Seminar Nasional: Reposisi Pesantren Sebagai Rahmatan Lil ’Alamin

DSC_0055Al-Amien Prenduan- Seminar Nasional Kepesantrenan dalam tema Reposisi Pesantren Sebagai Rahmatan Lil ’Alamin salah satu rangkaian dalam acara kesyukuran 64 tahun pondok pesantren Al-Amien Prenduan telah berlangsung ramai dan meriah. Acara ini berlangsung pada hari Senin (31/10) di Gedung Serba Guna (GESERNA) TMI Putri. Seminar Nasional ini dibuka langsung dan diikuti dengan khidmat oleh Pimpinan dan Pengasuh Pondok Pesantren Al-Amien Prenduan, KH. Dr. Ahmad Fauzi Tidjani, MA.

Rencana awal dalam Seminar Nasional kepesantrenan ini panitia akan mengundang para cendekiawan. Diantaranya; Tuan Guru KH. Dr. M. Zainul Majdi, MA, Sebagai Gubernur Nusa Tenggara Barat. KH. Hasyim Muzadi, Pimpinan Pesantren Al-Hikam. Prof. Dr. H. Mudjia Rahardjo, M.SI, Rektor UIN Maulana Malik Ibrahim, Malang. KH. Dr. Abdul Ghafur Maimoen, MA, Ketua Sekolah Tinggi Agama Islam Negeri, Al-Anwar Sarang. KH. Dr. Ahmad Hidayatullah Zarkasyi, MA, Dekan Fakultas Ilmu Humaniora, Universitas Darussalam, Gontor. Akan tetapi dalam pelaksanaannya Gubernur yang akrab di panggil Tuan Guru Bajang berhalangan hadir dan KH. Hasyim Muzadi yang mengalami sakit, hingga tak bisa memberikan ultimatum kepada para audien karena hal itu.
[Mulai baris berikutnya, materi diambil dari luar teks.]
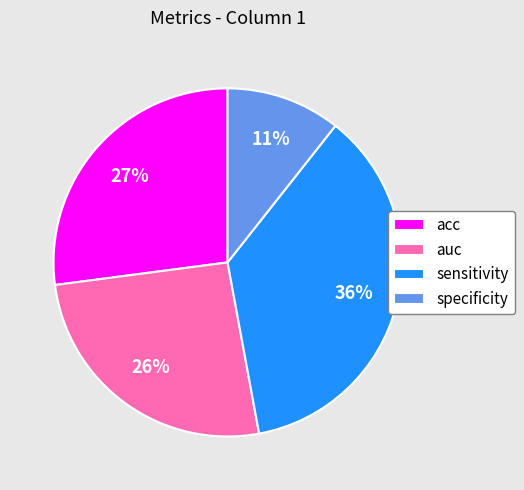

To the nearest percent, what percentage of the pie is sensitivity?

36%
Peserta Seminar ini terdiri dari Santri dan santriwati, Mahasiswa dan Mahasiswi Pondok Pesantren Al-Amien Prenduan, delegasi dari setiap perguruan tinggi dan Pesantren di Madura, serta peserta umum dari berbagai kalangan di seluruh Indonesia.